Akbar Mian was a great lover of cards and when not minding his shoe shop in Ballimaran would spend time playing rummy. He won sometimes in nightlong sessions, smoking cigarettes all the time and sharing dinner with friends. Sayeed Bhai, a lawyer, joined him sometimes and when he returned home late at night, his wife, a reputed beauty, would refuse to open the door and he had to spend some hours stretched outside on an easy chair. His father was the one who would alert the Begum Sahib saying, “Sayeed has gone with Akbar Mian and wherever the latter goes there’s bound to be gambling.” Sayeed Bhai’s great friend was Sayeeduddin, who was unfortunately killed.
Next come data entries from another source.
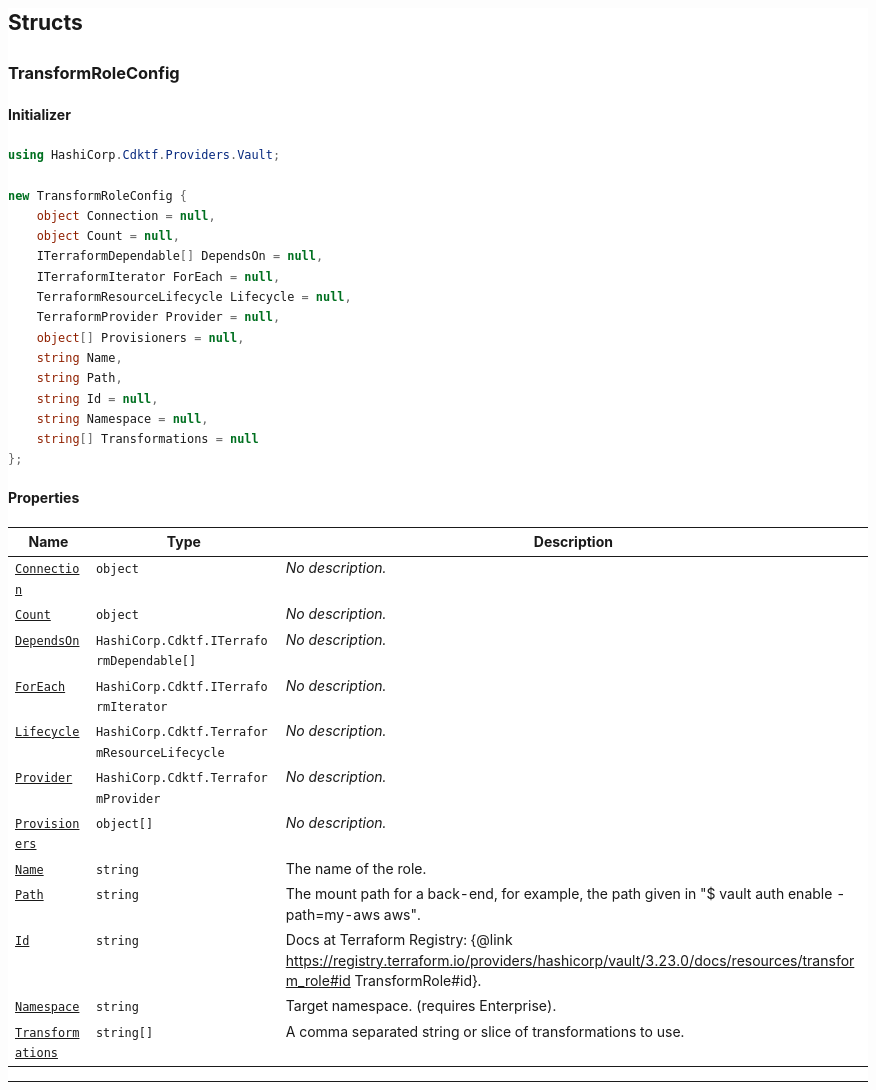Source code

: 
## Structs <a name="Structs" id="Structs"></a>

### TransformRoleConfig <a name="TransformRoleConfig" id="@cdktf/provider-vault.transformRole.TransformRoleConfig"></a>

#### Initializer <a name="Initializer" id="@cdktf/provider-vault.transformRole.TransformRoleConfig.Initializer"></a>

```csharp
using HashiCorp.Cdktf.Providers.Vault;

new TransformRoleConfig {
    object Connection = null,
    object Count = null,
    ITerraformDependable[] DependsOn = null,
    ITerraformIterator ForEach = null,
    TerraformResourceLifecycle Lifecycle = null,
    TerraformProvider Provider = null,
    object[] Provisioners = null,
    string Name,
    string Path,
    string Id = null,
    string Namespace = null,
    string[] Transformations = null
};
```

#### Properties <a name="Properties" id="Properties"></a>

| **Name** | **Type** | **Description** |
| --- | --- | --- |
| <code><a href="#@cdktf/provider-vault.transformRole.TransformRoleConfig.property.connection">Connection</a></code> | <code>object</code> | *No description.* |
| <code><a href="#@cdktf/provider-vault.transformRole.TransformRoleConfig.property.count">Count</a></code> | <code>object</code> | *No description.* |
| <code><a href="#@cdktf/provider-vault.transformRole.TransformRoleConfig.property.dependsOn">DependsOn</a></code> | <code>HashiCorp.Cdktf.ITerraformDependable[]</code> | *No description.* |
| <code><a href="#@cdktf/provider-vault.transformRole.TransformRoleConfig.property.forEach">ForEach</a></code> | <code>HashiCorp.Cdktf.ITerraformIterator</code> | *No description.* |
| <code><a href="#@cdktf/provider-vault.transformRole.TransformRoleConfig.property.lifecycle">Lifecycle</a></code> | <code>HashiCorp.Cdktf.TerraformResourceLifecycle</code> | *No description.* |
| <code><a href="#@cdktf/provider-vault.transformRole.TransformRoleConfig.property.provider">Provider</a></code> | <code>HashiCorp.Cdktf.TerraformProvider</code> | *No description.* |
| <code><a href="#@cdktf/provider-vault.transformRole.TransformRoleConfig.property.provisioners">Provisioners</a></code> | <code>object[]</code> | *No description.* |
| <code><a href="#@cdktf/provider-vault.transformRole.TransformRoleConfig.property.name">Name</a></code> | <code>string</code> | The name of the role. |
| <code><a href="#@cdktf/provider-vault.transformRole.TransformRoleConfig.property.path">Path</a></code> | <code>string</code> | The mount path for a back-end, for example, the path given in "$ vault auth enable -path=my-aws aws". |
| <code><a href="#@cdktf/provider-vault.transformRole.TransformRoleConfig.property.id">Id</a></code> | <code>string</code> | Docs at Terraform Registry: {@link https://registry.terraform.io/providers/hashicorp/vault/3.23.0/docs/resources/transform_role#id TransformRole#id}. |
| <code><a href="#@cdktf/provider-vault.transformRole.TransformRoleConfig.property.namespace">Namespace</a></code> | <code>string</code> | Target namespace. (requires Enterprise). |
| <code><a href="#@cdktf/provider-vault.transformRole.TransformRoleConfig.property.transformations">Transformations</a></code> | <code>string[]</code> | A comma separated string or slice of transformations to use. |

---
And who can forget Abid Bhai, who had lost his mind after an affair with a courtesan and was always enquiring about Mujra?
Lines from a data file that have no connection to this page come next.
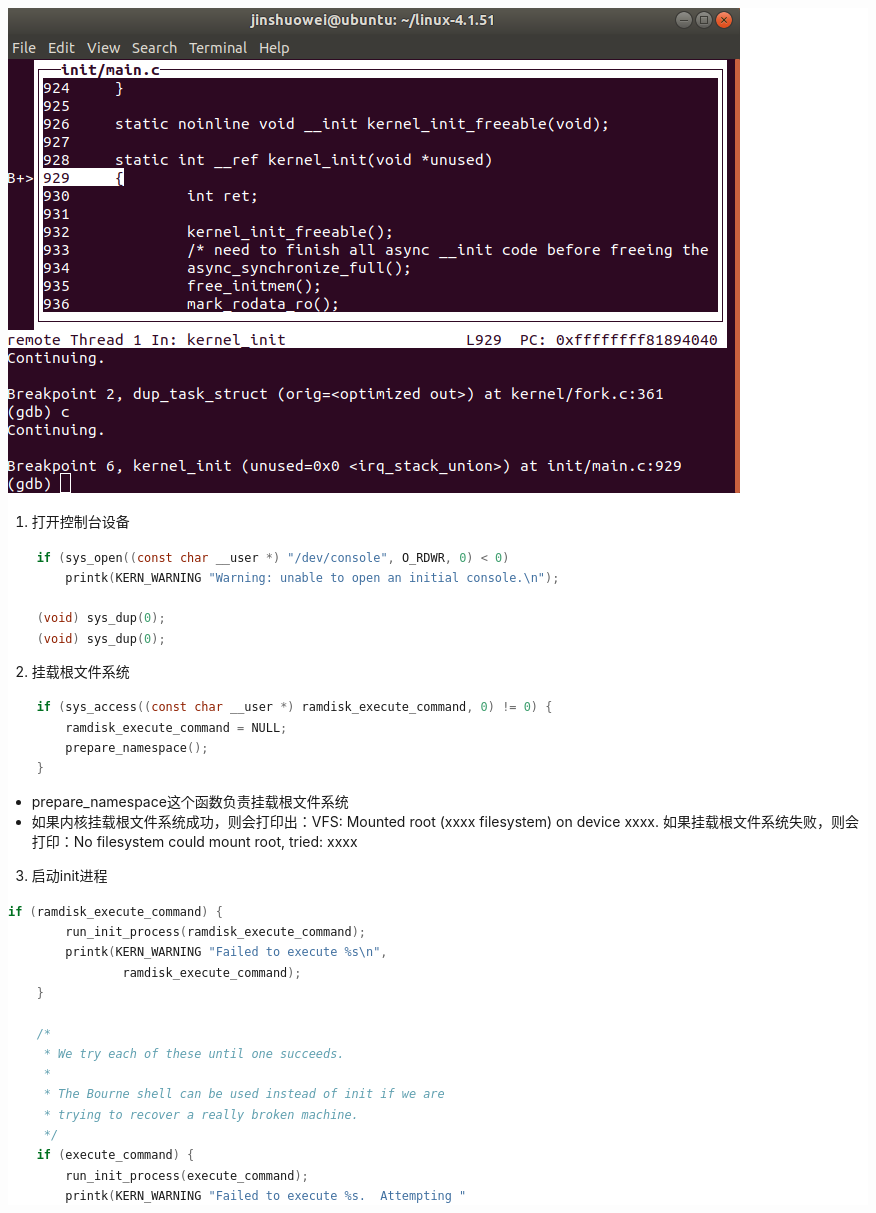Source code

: ![](resources/415EDD163B5FEBA868BA1B6238DF0F18.png)
1. 打开控制台设备

```c
    if (sys_open((const char __user *) "/dev/console", O_RDWR, 0) < 0)
        printk(KERN_WARNING "Warning: unable to open an initial console.\n");

    (void) sys_dup(0);
    (void) sys_dup(0);
```

2. 挂载根文件系统

```c
    if (sys_access((const char __user *) ramdisk_execute_command, 0) != 0) {
        ramdisk_execute_command = NULL;
        prepare_namespace();
    }
```

* prepare_namespace这个函数负责挂载根文件系统
* 如果内核挂载根文件系统成功，则会打印出：VFS: Mounted root (xxxx filesystem) on device xxxx. 
如果挂载根文件系统失败，则会打印：No filesystem could mount root, tried: xxxx

3. 启动init进程

```c
if (ramdisk_execute_command) {
        run_init_process(ramdisk_execute_command);
        printk(KERN_WARNING "Failed to execute %s\n",
                ramdisk_execute_command);
    }

    /*
     * We try each of these until one succeeds.
     *
     * The Bourne shell can be used instead of init if we are
     * trying to recover a really broken machine.
     */
    if (execute_command) {
        run_init_process(execute_command);
        printk(KERN_WARNING "Failed to execute %s.  Attempting "
```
A true chum was Karim Beg (great-grandson of Munshi Abdul Karim, Queen Victoria’s Urdu teacher). In a tiff over a girlfriend, daughter of a famous bishop, he shot another student in the college hostel. Even the ingenuity of the reputed Barrister Nuruddin Ahmed (thrice mayor of Delhi) could not save him and he was sentenced to life imprisonment but was released for good conduct after 10 years. He married and settled down but fell from a parapet while cleaning a house window and died.

Mirza Arshad Baig (Ladle) was the handsomest bloke of his time and half the college girls were after him, but he had all his affection reserved for his closest friend Marris though his mother misconstrued the friendship.

Ashok Bhai, who was known as Devanand, is still around with his imitation puff, and so is Qadir Mian. However, Kailash Bhai, who sang soulfully — especially the song, “Jane woh kaise log the jinke pyar ko pyar mila” — with his eyes closed, is no more. Also gone is Wajid Mian, who looked and acted like Ghalib.

However, there is no trace of Sahir Bhai, who became a veterinary surgeon and began to be called “Municipality” whenever he came from his dispensary near Arab-ki-Sarai. He was a timid chap, too shy to even give an enema to a horse. Some others are settled in out-of-the-way colonies in Delhi, making the West Nizamuddin oldie moan, “Yaaron ne itni door basai hain bastian” (Alas friends have settled down so far away).

Still these “yaarian” cannot be forgotten and sometimes Shujat Mian gets up in the middle of the night shouting, “Cyril shoot the damn crocodile”. It’s only when the good wife calms him down that Shujat goes back to bed again, muttering, “Kya yaar the aur kya yaarian” (What friends they were and what friendships).